EXERCISE DESCRIPTION
Within the records below is a range that opens at the line with "X146685000Y-75311000D01*" and closes at the line with "X137414000Y-69342000D02*". Return that range word for word, both ends included, and only that range.

☆ ☆ ☆

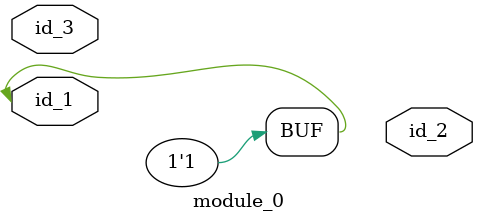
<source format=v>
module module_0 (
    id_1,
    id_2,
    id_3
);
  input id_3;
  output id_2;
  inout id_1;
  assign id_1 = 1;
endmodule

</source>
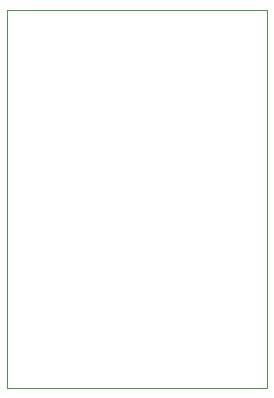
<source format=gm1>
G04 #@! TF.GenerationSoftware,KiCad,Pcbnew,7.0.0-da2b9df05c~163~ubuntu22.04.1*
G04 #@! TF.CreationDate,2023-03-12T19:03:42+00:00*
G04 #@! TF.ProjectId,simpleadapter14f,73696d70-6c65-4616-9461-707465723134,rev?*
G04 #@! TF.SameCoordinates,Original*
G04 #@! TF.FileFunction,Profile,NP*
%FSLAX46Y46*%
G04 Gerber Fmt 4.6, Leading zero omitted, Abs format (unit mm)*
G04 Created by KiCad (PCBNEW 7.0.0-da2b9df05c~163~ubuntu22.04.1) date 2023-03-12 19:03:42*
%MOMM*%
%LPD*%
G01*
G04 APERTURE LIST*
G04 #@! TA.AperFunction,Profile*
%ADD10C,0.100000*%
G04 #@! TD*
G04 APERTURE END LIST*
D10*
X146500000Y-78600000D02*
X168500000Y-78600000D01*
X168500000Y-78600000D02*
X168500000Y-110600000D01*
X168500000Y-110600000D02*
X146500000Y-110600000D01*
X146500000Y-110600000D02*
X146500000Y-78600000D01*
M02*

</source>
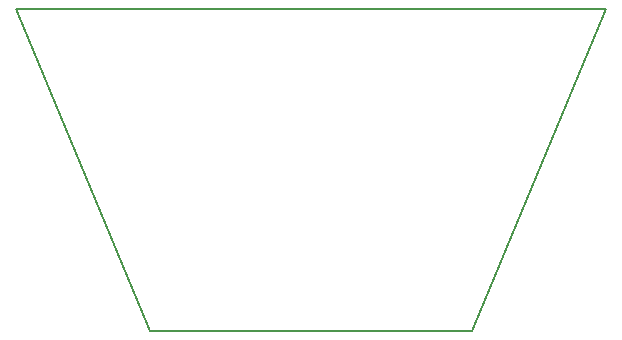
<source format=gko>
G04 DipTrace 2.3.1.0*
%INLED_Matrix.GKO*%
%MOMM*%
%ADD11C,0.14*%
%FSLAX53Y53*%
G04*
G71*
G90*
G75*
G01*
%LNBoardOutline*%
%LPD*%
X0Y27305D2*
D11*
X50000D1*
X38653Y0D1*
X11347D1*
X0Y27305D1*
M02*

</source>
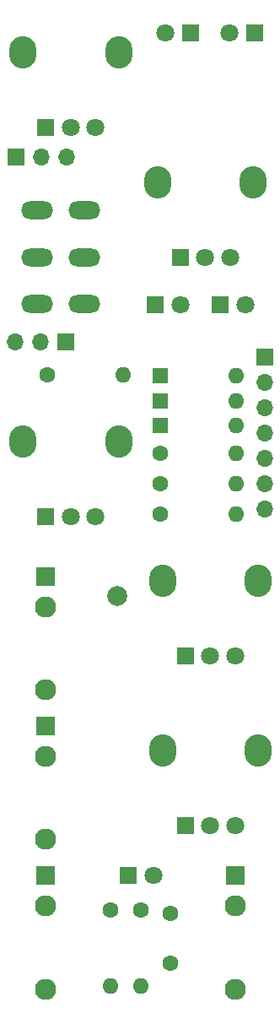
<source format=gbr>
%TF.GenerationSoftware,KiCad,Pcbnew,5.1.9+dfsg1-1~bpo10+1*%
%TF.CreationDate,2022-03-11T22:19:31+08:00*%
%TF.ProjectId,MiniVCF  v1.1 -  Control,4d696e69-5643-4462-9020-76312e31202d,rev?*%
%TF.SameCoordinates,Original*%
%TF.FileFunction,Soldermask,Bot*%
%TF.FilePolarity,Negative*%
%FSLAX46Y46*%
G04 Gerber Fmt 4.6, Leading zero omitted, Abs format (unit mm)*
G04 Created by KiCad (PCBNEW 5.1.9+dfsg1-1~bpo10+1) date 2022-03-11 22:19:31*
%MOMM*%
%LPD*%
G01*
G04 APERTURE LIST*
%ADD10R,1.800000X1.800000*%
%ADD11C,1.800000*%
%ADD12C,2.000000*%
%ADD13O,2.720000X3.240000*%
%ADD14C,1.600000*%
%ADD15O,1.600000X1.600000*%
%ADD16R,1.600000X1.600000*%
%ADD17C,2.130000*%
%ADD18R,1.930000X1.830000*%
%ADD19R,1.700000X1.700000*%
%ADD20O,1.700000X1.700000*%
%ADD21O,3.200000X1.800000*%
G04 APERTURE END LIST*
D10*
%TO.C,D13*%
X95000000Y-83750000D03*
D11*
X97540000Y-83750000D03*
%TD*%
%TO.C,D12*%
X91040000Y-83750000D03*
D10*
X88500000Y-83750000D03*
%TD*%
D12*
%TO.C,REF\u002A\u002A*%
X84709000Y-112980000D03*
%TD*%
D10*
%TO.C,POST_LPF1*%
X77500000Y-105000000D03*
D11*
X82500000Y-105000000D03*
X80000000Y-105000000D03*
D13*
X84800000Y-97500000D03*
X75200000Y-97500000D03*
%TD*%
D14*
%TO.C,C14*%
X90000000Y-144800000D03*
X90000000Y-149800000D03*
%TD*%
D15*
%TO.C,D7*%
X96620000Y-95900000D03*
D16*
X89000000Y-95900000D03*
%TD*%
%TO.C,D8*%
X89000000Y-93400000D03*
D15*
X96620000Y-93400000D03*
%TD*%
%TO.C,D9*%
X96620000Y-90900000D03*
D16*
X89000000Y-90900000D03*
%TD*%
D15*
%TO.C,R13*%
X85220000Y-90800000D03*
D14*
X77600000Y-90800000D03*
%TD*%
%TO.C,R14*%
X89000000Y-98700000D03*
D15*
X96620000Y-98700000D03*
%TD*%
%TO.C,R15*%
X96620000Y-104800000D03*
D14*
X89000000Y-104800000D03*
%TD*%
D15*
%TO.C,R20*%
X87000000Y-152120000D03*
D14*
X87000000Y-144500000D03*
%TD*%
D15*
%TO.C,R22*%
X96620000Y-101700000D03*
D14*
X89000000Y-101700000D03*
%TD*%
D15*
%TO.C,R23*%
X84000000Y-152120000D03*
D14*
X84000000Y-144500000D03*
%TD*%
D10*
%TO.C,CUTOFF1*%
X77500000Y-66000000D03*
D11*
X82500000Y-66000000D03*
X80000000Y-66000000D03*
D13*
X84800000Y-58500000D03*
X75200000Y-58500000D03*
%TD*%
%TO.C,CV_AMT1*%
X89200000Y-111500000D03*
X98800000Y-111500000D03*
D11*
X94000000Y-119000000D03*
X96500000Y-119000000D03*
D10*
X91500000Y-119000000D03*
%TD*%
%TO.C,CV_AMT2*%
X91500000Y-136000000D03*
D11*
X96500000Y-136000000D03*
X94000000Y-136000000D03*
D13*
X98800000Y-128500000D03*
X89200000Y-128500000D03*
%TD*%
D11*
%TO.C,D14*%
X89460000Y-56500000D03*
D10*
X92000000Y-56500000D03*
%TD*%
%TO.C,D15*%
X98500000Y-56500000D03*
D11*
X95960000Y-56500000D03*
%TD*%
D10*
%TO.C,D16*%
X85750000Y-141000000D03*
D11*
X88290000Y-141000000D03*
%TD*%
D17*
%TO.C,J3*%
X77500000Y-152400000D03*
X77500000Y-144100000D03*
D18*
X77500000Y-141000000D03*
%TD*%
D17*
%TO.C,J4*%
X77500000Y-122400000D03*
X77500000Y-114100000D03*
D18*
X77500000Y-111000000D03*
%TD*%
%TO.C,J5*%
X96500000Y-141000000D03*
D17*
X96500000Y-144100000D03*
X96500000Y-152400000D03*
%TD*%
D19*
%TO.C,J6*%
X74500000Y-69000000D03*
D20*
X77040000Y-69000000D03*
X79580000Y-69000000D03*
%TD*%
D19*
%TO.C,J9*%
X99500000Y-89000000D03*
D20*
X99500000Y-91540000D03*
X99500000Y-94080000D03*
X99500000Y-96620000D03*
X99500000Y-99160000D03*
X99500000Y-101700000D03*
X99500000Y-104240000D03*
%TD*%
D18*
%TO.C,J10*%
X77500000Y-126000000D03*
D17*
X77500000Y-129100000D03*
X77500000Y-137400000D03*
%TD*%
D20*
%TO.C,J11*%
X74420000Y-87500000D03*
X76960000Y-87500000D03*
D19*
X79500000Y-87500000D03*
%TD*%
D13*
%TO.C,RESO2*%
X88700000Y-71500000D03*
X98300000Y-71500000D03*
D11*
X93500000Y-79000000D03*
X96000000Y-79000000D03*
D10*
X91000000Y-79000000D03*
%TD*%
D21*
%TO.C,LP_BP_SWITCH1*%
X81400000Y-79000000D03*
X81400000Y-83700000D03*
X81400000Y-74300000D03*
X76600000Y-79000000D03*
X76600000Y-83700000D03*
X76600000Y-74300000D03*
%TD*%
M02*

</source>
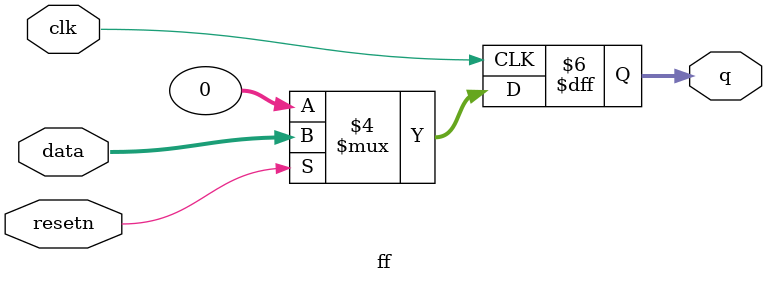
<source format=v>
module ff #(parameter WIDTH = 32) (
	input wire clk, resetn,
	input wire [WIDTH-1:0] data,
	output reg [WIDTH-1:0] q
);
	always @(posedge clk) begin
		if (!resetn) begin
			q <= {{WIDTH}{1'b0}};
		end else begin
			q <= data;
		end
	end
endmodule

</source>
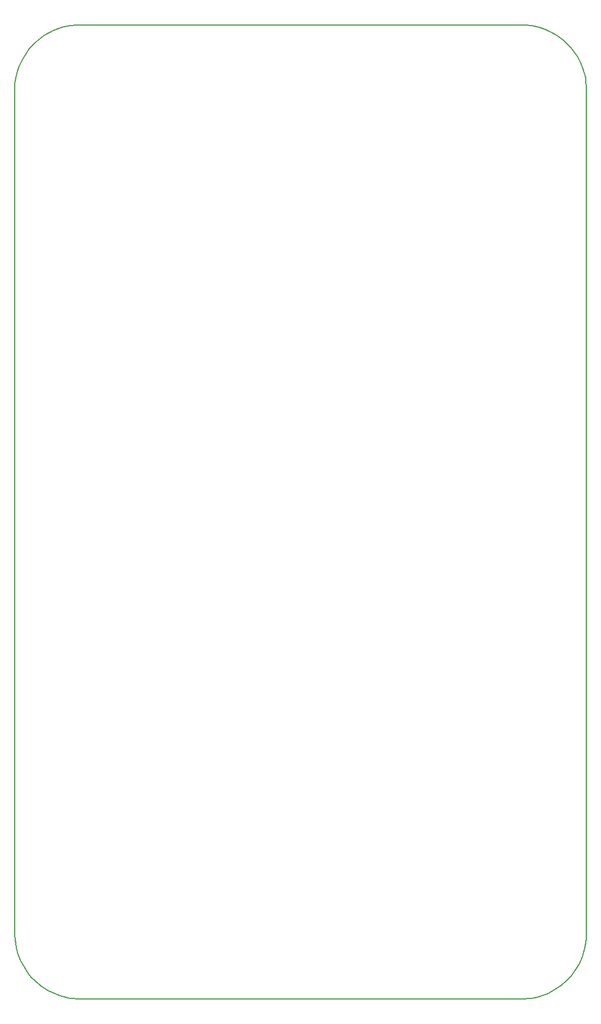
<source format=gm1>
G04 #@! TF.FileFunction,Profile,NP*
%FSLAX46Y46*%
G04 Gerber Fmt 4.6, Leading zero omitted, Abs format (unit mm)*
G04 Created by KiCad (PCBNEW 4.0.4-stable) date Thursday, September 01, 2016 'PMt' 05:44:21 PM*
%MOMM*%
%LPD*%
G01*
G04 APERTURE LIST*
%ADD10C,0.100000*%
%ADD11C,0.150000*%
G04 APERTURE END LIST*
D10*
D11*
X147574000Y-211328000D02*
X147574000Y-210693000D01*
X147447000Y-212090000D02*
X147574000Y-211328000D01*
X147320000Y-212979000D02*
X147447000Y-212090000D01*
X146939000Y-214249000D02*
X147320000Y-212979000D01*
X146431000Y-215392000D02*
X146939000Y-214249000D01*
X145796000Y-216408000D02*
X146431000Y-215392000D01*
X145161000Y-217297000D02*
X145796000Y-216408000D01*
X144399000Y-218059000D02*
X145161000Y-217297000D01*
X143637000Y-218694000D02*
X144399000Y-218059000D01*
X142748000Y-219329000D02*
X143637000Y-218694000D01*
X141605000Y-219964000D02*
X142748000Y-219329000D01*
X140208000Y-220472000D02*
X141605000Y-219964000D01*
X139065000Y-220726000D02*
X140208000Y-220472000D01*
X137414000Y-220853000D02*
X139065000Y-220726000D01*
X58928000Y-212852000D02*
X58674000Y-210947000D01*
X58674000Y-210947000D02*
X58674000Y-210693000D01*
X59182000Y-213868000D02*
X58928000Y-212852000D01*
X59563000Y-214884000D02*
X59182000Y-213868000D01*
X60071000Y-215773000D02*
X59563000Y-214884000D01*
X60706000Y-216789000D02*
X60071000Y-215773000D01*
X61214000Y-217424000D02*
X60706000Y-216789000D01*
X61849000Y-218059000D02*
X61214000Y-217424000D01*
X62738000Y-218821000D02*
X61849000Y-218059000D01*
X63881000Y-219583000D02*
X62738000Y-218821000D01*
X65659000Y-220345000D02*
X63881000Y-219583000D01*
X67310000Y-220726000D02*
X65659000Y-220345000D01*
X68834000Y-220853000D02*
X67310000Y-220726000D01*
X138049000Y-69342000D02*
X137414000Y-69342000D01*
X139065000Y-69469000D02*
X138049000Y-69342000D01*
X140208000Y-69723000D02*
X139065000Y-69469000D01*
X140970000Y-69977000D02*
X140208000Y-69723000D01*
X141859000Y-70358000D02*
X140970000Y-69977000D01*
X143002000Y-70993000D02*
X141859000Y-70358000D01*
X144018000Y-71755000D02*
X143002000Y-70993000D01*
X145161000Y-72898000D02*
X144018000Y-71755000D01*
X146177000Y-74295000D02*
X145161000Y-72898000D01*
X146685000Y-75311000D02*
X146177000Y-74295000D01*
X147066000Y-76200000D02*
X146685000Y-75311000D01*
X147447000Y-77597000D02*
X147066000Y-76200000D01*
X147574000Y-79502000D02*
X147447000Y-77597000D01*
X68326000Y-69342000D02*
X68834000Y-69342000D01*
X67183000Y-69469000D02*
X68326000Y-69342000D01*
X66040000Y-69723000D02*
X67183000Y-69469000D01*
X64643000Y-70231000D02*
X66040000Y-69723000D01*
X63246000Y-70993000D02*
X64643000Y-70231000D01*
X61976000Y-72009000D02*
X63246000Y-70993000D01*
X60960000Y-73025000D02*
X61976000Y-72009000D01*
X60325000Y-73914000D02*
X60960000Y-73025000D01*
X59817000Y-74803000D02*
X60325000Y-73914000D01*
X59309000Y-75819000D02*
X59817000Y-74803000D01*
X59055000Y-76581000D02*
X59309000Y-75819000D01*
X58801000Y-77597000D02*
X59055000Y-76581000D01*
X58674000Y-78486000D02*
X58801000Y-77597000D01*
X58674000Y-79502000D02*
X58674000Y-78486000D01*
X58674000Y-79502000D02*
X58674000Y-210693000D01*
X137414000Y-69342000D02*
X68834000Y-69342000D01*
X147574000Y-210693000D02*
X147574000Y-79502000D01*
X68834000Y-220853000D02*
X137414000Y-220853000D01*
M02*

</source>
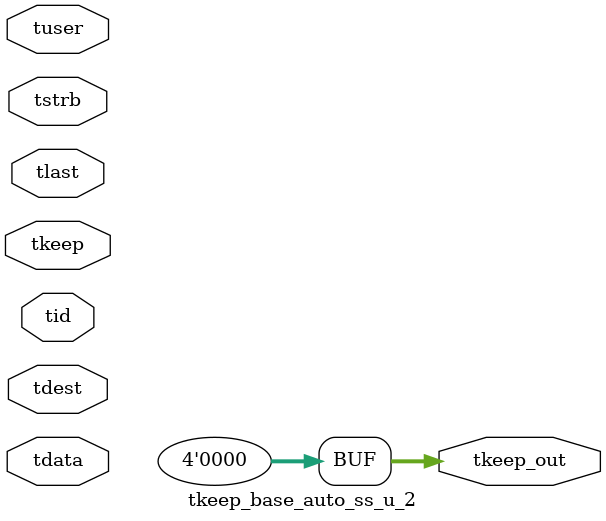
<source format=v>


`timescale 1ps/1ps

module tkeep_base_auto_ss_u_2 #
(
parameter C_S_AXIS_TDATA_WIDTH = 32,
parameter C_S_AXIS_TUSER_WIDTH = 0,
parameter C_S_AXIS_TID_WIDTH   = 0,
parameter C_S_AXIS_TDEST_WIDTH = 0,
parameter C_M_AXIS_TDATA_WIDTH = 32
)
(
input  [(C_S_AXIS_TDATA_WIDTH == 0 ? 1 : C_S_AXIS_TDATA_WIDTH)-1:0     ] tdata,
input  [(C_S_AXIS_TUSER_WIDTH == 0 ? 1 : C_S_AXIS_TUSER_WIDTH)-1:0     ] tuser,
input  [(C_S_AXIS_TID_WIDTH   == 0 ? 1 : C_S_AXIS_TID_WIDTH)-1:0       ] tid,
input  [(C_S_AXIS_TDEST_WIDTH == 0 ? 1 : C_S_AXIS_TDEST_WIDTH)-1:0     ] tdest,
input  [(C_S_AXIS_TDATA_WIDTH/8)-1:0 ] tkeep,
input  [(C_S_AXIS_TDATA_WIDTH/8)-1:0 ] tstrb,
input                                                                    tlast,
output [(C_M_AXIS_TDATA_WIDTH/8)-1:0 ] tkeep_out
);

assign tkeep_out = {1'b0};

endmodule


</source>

☆ ☆ ☆

WRITTEN ANSWER
X146685000Y-75311000D01*
X147447000Y-77597000D02*
X147066000Y-76200000D01*
X147574000Y-79502000D02*
X147447000Y-77597000D01*
X68326000Y-69342000D02*
X68834000Y-69342000D01*
X67183000Y-69469000D02*
X68326000Y-69342000D01*
X66040000Y-69723000D02*
X67183000Y-69469000D01*
X64643000Y-70231000D02*
X66040000Y-69723000D01*
X63246000Y-70993000D02*
X64643000Y-70231000D01*
X61976000Y-72009000D02*
X63246000Y-70993000D01*
X60960000Y-73025000D02*
X61976000Y-72009000D01*
X60325000Y-73914000D02*
X60960000Y-73025000D01*
X59817000Y-74803000D02*
X60325000Y-73914000D01*
X59309000Y-75819000D02*
X59817000Y-74803000D01*
X59055000Y-76581000D02*
X59309000Y-75819000D01*
X58801000Y-77597000D02*
X59055000Y-76581000D01*
X58674000Y-78486000D02*
X58801000Y-77597000D01*
X58674000Y-79502000D02*
X58674000Y-78486000D01*
X58674000Y-79502000D02*
X58674000Y-210693000D01*
X137414000Y-69342000D02*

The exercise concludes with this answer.